I never really thought about the Jewish population of Prague. Obviously, there is/was one, but the Budapest population seems to attract much more attention so Prague’s Jewish history was new for me. In Old Town, there is an old Jewish quarter with a few sights so we started the day there.


Some of the synagogues were relatively new looking and were built on the foundations of very old synagogues.
The Old-New Synagogue had a strong gothic cathedral resemblance, although on a smaller scale. Classic gothic arches stretched across the ceilings, ornate iron chandeliers illuminated the place, and it even had the wooden seats lining the edge that I associate with cloisters or church choirs.
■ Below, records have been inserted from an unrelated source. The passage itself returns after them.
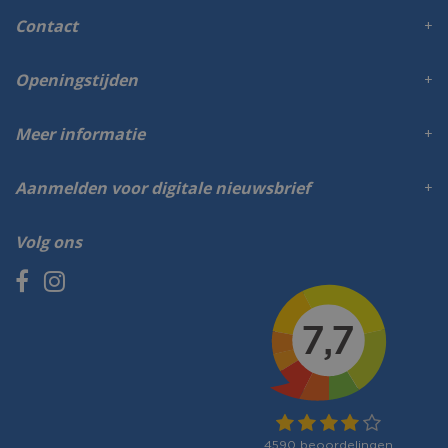
Contact
Openingstijden
Meer informatie
Aanmelden voor digitale nieuwsbrief
Volg ons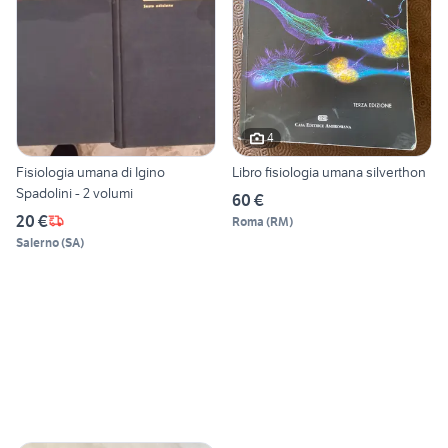
4
Fisiologia umana di Igino
Libro fisiologia umana silverthon
Spadolini - 2 volumi
60 €
20 €
Roma
(
RM
)
Salerno
(
SA
)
Unlike a church, however, the synagogue had only a modest ark at the front rather than an ornate pulpit.




The Spanish Synagogue reminded me a lot of the great synagogue in Budapest, but much smaller (and more modest). It had the high ceilings with balconies for the women, the ornate ceiling, and the gold gilding all over.
Lastly, the Maisel Synagogue, which was the most contemporary and honestly, least interesting.

Since it was a nice day, we turned our sights on the Charles Bridge and Prague Castle. I have no idea what story the statuary on the Charles Bridge is trying to tell, but it must be quite the saga given the broad range of imagery.





I know we walked up to Prague Castle last time we were here, but for some reason, we didn’t go in, so we decided to go see what the castle complex had to offer. The Castle itself is more interesting from the exterior than the interior – it’s just a large, cold, mostly empty stone castle – but the church buildings around it were gorgeous.








At the end of the 15th century, the castle constructed new fortifying walls which included a row of tiny, colorful houses initially meant for castle security but later becoming homes to alchemists, goldsmiths, artists, and writes, including Franz Kafka.

We wrapped up the day with a hike over to a hilltop beer garden. Amazing views of the city, good beer, and great company.

The next day was rainy, and so we planned to do some thrift and vintage shopping with kiddo. Prague has a good number of such shops and so we trekked all over the city finding some cute things and some, well, let’s just say some interesting things.

We stopped for lunch at an outside food vendor. When Luke and I were here forever ago, there were food stalls all over Wenceslas Square but they have been eliminated. I really wanted to try one of Prague’s famous street food items – a giant potato pancake – and so we put our pride aside and went to one of the vendors on Old Town Square. Your menu options here are potato pancakes or ham, cut off the giant ham on the charcoal smoker out front. That’s it, and you don’t need anything else.


At this point, we kind of felt like we’d done about as much of the city as we wanted – Prague isn’t that big – and so I researched day trips. There’s a town about an hour away that is famous for having a church made of bones (I have so many questions), and so we boarded the early train into the Czech countryside toward the town of Kutná Hora to see what this is all about.

The Sedlec Ossuary isn’t technically made of bones – it is decorated with bones. I still have questions and they will apparently remain unanswered as there were paltry infographics in the church. They also don’t allow pictures, so I only have a few illicit ones.




Well, I am glad this trip didn’t end without at least one weird sight. As Anna-Sophia noted, we do the strangest things on our trips (shark cage diving, sleeping under the starts on the Botswana salt pan, going to the DMZ in Korea, and so on). Well, I think that just makes the experiences all the more memorable! I’ll take a weird experience over a boring one any day!
We got back to the city and went to a jazz performance. Luke and I went to a tiny underground jazz venue when we were here last, and while I highly doubted we would find the place again (or if it would even still exist), I am pleased to report that we DID find it! In fact, when they took us to the table I reserved, we discovered it was the exact same table. Hah!